* _Supplied information_

⟨

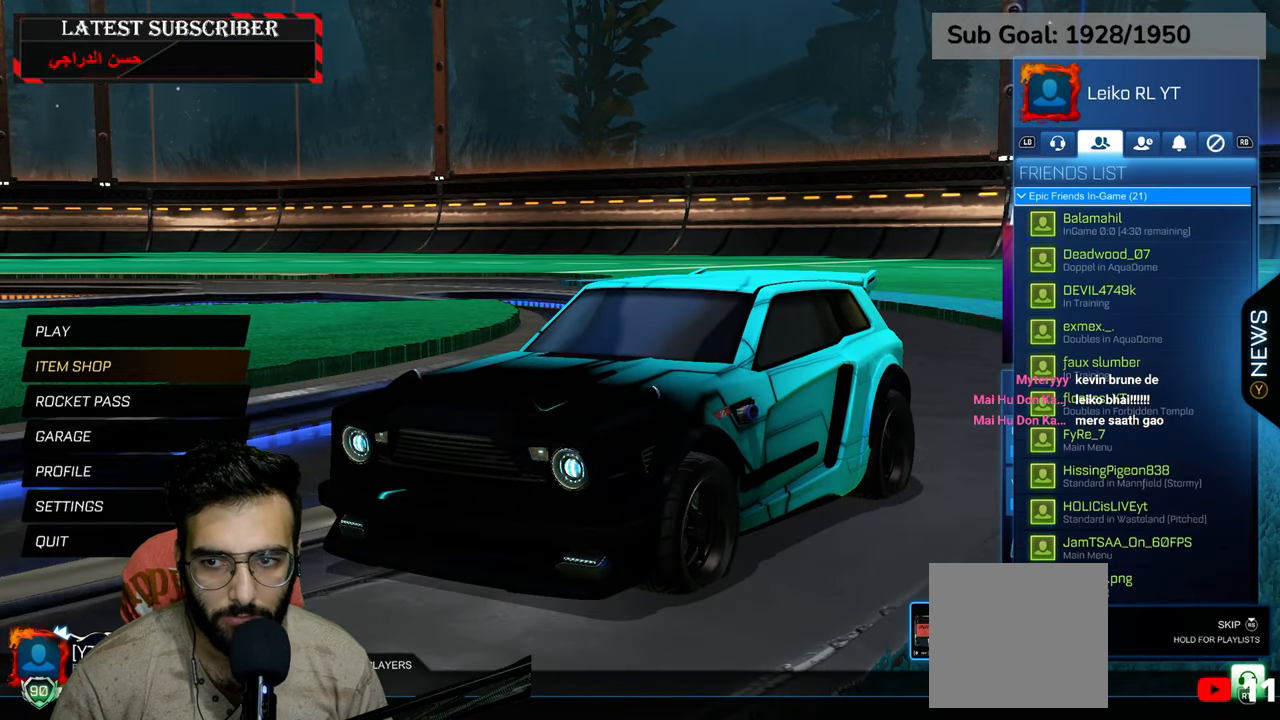
{"dt_ms": 500, "buttons": [], "left_stick": "center", "right_stick": "center", "events": []}
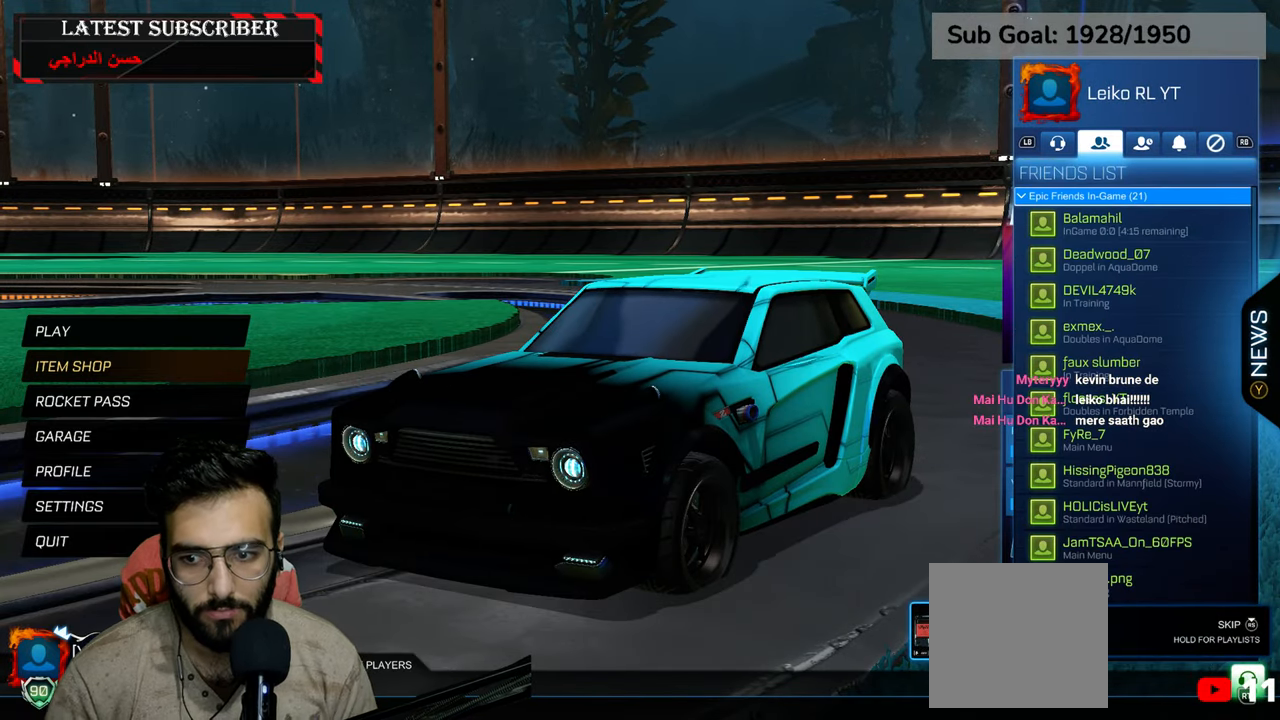
{"dt_ms": 500, "buttons": [], "left_stick": "down", "right_stick": "center", "events": [[34, "left_stick", "down"]]}
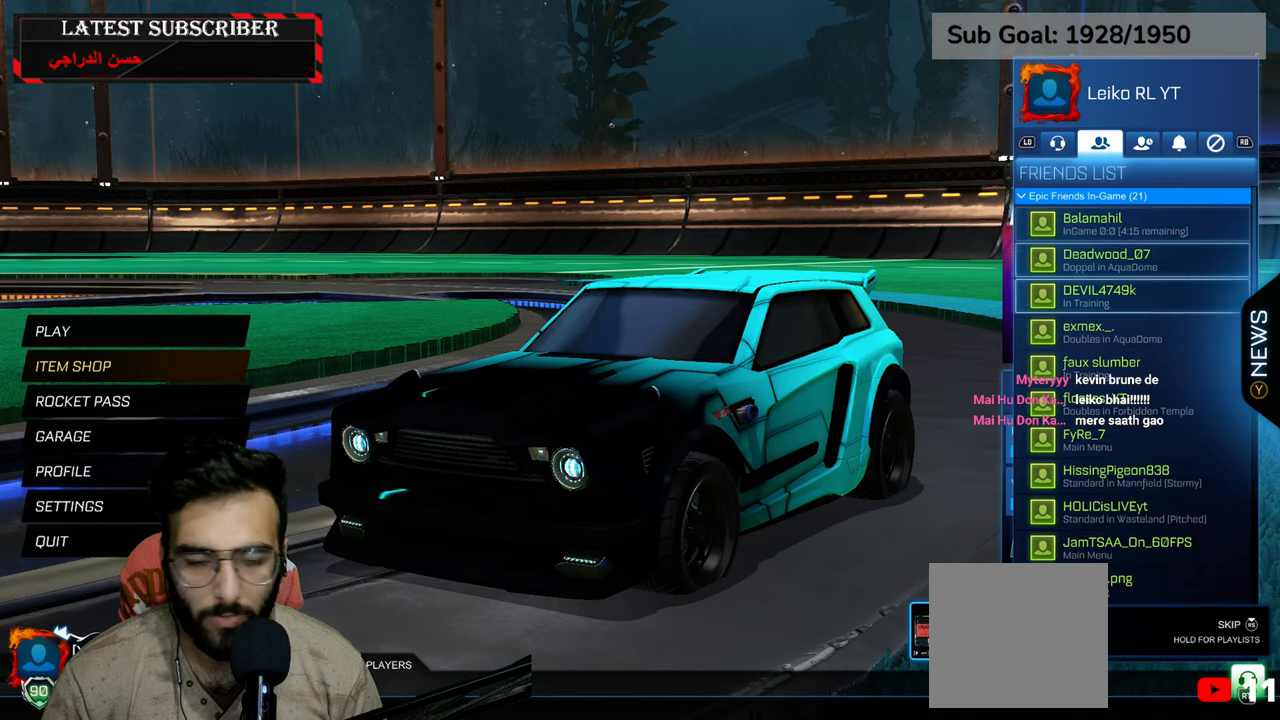
{"dt_ms": 500, "buttons": [], "left_stick": "down", "right_stick": "center", "events": []}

⟩

* _Task statement_
Restate the whole listing above exactly, except for its images.

* _Answer space_
{"dt_ms": 500, "buttons": [], "left_stick": "center", "right_stick": "center", "events": []}
{"dt_ms": 500, "buttons": [], "left_stick": "down", "right_stick": "center", "events": [[34, "left_stick", "down"]]}
{"dt_ms": 500, "buttons": [], "left_stick": "down", "right_stick": "center", "events": []}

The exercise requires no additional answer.